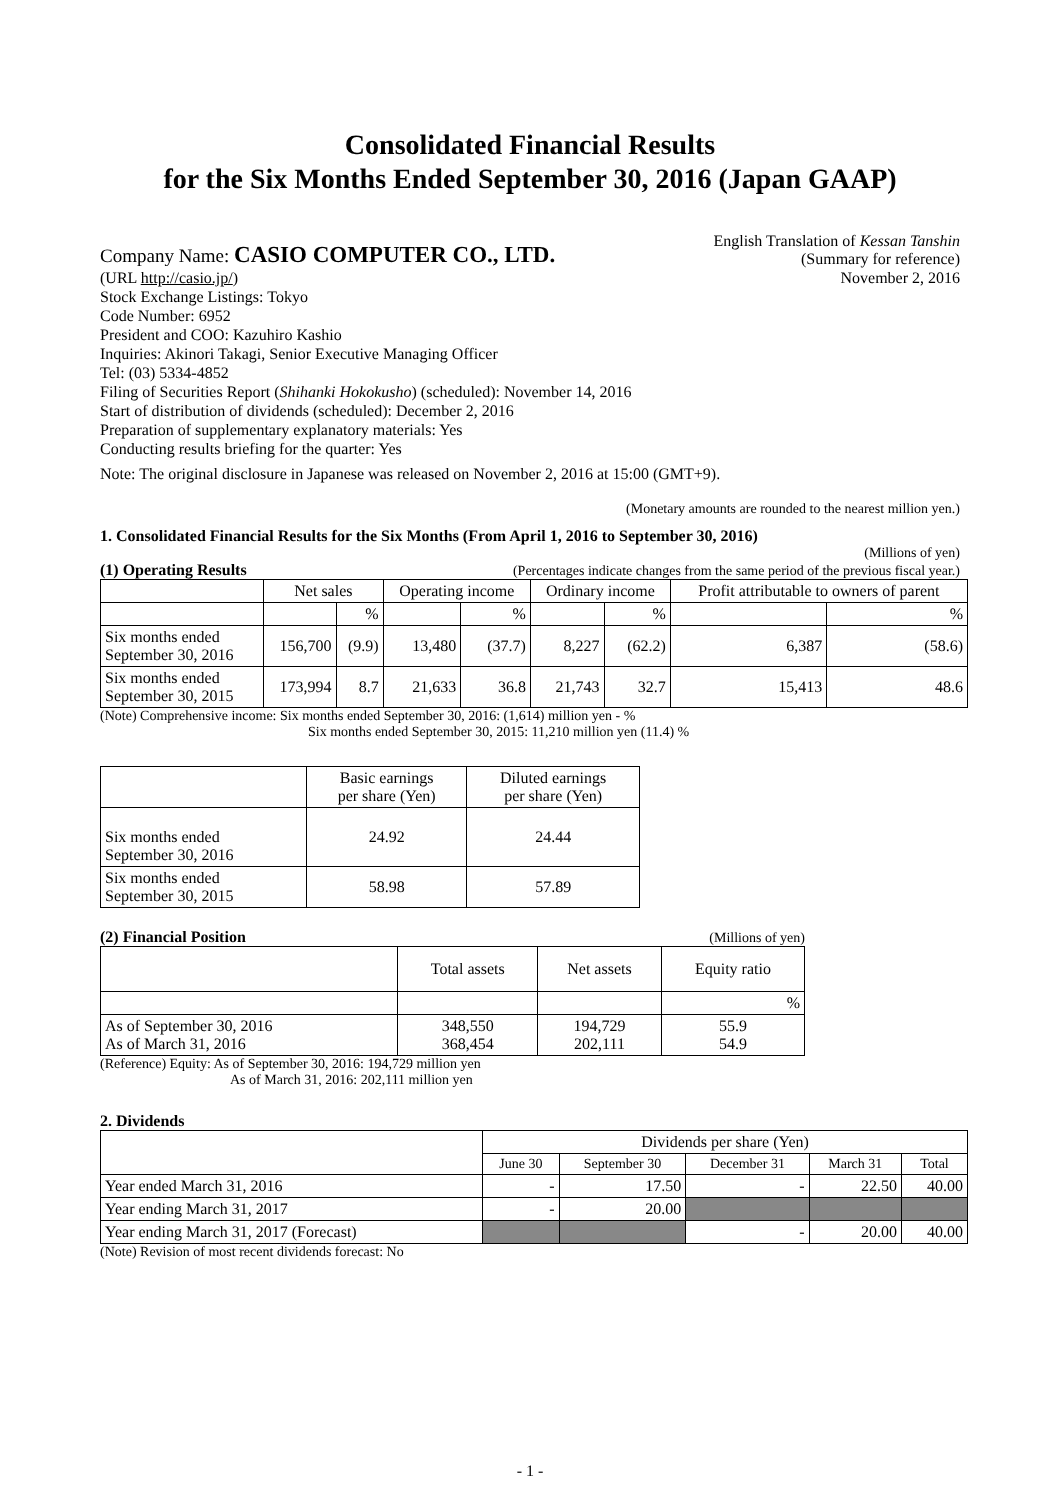Consolidated Financial Results
for the Six Months Ended September 30, 2016 (Japan GAAP)
Company Name: CASIO COMPUTER CO., LTD.
English Translation of Kessan Tanshin
(Summary for reference)
(URL http://casio.jp/) November 2, 2016
Stock Exchange Listings: Tokyo
Code Number: 6952
President and COO: Kazuhiro Kashio
Inquiries: Akinori Takagi, Senior Executive Managing Officer
Tel: (03) 5334-4852
Filing of Securities Report (Shihanki Hokokusho) (scheduled): November 14, 2016
Start of distribution of dividends (scheduled): December 2, 2016
Preparation of supplementary explanatory materials: Yes
Conducting results briefing for the quarter: Yes
Note: The original disclosure in Japanese was released on November 2, 2016 at 15:00 (GMT+9).
(Monetary amounts are rounded to the nearest million yen.)
1. Consolidated Financial Results for the Six Months (From April 1, 2016 to September 30, 2016)
(Millions of yen)
(1) Operating Results
(Percentages indicate changes from the same period of the previous fiscal year.)
| | Net sales | | Operating income | | Ordinary income | | Profit attributable to owners of parent | |
| --- | --- | --- | --- | --- | --- | --- | --- | --- |
| | | % | | % | | % | | % |
| Six months ended September 30, 2016 | 156,700 | (9.9) | 13,480 | (37.7) | 8,227 | (62.2) | 6,387 | (58.6) |
| Six months ended September 30, 2015 | 173,994 | 8.7 | 21,633 | 36.8 | 21,743 | 32.7 | 15,413 | 48.6 |
(Note) Comprehensive income: Six months ended September 30, 2016: (1,614) million yen - %
Six months ended September 30, 2015: 11,210 million yen (11.4) %
| | Basic earnings per share (Yen) | Diluted earnings per share (Yen) |
| --- | --- | --- |
| Six months ended September 30, 2016 | 24.92 | 24.44 |
| Six months ended September 30, 2015 | 58.98 | 57.89 |
(2) Financial Position
(Millions of yen)
| | Total assets | Net assets | Equity ratio |
| --- | --- | --- | --- |
| | | | % |
| As of September 30, 2016 As of March 31, 2016 | 348,550 368,454 | 194,729 202,111 | 55.9 54.9 |
(Reference) Equity: As of September 30, 2016: 194,729 million yen
As of March 31, 2016: 202,111 million yen
2. Dividends
| | Dividends per share (Yen) | | | | |
| --- | --- | --- | --- | --- | --- |
| | June 30 | September 30 | December 31 | March 31 | Total |
| Year ended March 31, 2016 | - | 17.50 | - | 22.50 | 40.00 |
| Year ending March 31, 2017 | - | 20.00 | | | |
| Year ending March 31, 2017 (Forecast) | | | - | 20.00 | 40.00 |
(Note) Revision of most recent dividends forecast: No
- 1 -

----

▶ [ABOUT THIS EXERCISE]:
Only the lines from the one bearing "share (Yen) | | | | |" through the end of the entries above belong in the answer, each one exactly as given.

▶ [SOLUTION FOR THIS EXERCISE]:
| | Dividends per share (Yen) | | | | |
| --- | --- | --- | --- | --- | --- |
| | June 30 | September 30 | December 31 | March 31 | Total |
| Year ended March 31, 2016 | - | 17.50 | - | 22.50 | 40.00 |
| Year ending March 31, 2017 | - | 20.00 | | | |
| Year ending March 31, 2017 (Forecast) | | | - | 20.00 | 40.00 |
(Note) Revision of most recent dividends forecast: No
- 1 -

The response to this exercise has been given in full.